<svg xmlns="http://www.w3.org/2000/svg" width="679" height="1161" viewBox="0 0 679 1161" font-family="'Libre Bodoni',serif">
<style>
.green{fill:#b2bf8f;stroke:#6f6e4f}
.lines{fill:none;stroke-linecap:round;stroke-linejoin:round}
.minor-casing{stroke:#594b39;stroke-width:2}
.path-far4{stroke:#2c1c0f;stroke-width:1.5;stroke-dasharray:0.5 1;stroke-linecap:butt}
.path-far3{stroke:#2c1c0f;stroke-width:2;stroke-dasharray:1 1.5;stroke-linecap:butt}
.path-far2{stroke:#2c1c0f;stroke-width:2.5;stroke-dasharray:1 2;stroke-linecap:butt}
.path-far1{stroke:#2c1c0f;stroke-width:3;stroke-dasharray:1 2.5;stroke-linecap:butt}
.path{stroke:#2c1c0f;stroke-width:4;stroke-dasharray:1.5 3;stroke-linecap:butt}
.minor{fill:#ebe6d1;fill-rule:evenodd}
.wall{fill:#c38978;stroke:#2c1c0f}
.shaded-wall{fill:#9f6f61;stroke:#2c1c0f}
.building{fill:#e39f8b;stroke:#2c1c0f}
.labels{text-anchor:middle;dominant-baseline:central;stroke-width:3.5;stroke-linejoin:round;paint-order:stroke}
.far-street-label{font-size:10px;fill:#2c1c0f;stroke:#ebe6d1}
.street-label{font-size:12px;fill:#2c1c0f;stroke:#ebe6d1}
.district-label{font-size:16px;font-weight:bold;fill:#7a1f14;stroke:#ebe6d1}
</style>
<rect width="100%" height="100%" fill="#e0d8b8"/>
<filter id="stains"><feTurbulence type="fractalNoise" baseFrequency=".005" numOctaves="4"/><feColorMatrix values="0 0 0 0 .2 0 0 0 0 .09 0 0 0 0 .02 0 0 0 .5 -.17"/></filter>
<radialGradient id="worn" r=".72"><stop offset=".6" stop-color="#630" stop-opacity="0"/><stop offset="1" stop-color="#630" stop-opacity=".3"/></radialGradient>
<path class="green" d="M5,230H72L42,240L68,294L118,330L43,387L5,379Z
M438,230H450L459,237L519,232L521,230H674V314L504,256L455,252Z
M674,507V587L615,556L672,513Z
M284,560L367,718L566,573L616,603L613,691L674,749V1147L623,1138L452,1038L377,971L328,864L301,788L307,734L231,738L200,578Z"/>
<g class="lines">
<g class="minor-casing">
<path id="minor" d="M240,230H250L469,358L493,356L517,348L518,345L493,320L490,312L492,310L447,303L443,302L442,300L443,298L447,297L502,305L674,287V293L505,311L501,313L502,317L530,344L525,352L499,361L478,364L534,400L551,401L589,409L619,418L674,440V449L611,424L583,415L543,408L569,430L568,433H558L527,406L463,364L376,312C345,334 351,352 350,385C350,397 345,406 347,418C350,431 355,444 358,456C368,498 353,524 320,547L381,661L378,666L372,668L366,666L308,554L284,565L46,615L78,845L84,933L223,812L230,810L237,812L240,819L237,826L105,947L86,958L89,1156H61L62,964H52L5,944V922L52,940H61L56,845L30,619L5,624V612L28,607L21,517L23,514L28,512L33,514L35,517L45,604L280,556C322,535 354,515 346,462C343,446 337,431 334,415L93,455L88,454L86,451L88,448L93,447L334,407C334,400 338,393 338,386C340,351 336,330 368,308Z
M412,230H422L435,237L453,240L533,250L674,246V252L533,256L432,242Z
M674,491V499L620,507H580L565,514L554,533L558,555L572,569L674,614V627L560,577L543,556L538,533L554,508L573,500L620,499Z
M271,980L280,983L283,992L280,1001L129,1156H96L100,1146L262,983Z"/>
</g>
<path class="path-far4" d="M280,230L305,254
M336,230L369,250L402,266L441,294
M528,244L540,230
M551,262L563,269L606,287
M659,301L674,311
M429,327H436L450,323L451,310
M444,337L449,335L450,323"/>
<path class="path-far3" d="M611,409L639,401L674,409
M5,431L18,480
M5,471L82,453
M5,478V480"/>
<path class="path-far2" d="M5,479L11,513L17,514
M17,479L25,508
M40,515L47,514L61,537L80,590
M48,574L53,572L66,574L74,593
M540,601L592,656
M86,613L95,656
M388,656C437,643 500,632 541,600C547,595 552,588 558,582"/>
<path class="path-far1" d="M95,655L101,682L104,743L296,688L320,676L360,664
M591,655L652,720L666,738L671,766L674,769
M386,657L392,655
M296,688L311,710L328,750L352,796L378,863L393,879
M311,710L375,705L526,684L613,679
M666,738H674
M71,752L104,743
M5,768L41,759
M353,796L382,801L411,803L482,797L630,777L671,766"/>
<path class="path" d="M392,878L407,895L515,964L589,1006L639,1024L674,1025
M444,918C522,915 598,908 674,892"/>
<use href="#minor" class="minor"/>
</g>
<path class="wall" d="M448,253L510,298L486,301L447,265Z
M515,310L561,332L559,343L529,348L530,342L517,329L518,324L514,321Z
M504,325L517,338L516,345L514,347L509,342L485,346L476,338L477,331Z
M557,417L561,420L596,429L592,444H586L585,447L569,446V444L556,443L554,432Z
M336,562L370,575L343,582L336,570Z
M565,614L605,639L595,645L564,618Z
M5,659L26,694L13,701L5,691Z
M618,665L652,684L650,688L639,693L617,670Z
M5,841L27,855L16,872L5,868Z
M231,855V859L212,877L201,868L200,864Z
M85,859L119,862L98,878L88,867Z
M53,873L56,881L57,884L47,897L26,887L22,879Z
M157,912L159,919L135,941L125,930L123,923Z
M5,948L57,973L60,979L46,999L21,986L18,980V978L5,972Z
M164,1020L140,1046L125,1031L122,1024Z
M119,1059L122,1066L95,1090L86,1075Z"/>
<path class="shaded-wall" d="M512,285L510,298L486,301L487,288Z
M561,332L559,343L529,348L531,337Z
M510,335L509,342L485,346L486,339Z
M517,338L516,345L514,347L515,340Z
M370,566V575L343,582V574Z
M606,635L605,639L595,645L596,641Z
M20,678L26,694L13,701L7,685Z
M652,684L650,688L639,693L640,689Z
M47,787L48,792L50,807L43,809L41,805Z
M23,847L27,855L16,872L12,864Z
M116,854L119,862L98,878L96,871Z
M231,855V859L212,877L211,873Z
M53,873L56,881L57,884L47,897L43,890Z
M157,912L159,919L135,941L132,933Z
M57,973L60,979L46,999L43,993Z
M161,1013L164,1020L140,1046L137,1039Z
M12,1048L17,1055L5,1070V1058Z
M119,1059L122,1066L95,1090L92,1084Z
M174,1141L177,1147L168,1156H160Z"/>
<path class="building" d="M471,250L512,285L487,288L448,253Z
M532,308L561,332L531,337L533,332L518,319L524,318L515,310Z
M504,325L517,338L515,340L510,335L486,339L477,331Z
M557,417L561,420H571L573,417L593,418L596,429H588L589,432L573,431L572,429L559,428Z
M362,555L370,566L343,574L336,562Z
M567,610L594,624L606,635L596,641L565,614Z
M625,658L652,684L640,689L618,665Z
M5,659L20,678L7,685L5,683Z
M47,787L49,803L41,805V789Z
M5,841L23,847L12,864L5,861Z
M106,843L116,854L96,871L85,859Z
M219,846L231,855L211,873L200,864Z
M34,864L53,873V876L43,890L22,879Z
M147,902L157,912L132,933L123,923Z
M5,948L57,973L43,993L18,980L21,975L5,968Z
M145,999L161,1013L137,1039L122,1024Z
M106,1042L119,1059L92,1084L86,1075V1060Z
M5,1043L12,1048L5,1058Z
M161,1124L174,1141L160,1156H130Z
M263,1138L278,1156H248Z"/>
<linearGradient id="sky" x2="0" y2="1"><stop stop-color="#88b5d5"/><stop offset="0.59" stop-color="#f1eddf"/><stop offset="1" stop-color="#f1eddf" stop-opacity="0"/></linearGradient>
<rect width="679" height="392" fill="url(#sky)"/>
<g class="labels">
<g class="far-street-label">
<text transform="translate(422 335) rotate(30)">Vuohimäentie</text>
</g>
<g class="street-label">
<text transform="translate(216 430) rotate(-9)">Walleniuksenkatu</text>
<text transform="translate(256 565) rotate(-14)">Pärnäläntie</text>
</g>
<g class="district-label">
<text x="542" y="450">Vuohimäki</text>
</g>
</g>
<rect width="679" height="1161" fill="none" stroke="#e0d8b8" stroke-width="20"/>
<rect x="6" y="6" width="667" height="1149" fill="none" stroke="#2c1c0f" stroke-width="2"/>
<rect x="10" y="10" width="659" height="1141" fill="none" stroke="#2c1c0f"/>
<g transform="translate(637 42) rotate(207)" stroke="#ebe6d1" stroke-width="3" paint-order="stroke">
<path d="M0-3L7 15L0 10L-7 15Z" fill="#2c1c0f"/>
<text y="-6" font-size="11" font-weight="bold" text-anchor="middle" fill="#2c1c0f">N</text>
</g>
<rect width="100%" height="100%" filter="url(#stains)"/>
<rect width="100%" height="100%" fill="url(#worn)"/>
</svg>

WHAT YOU SHOULD DO:
Each line of the material that includes the string "transform" is to be counted; give only the final number.

ANSWER FOR THE TASK:
4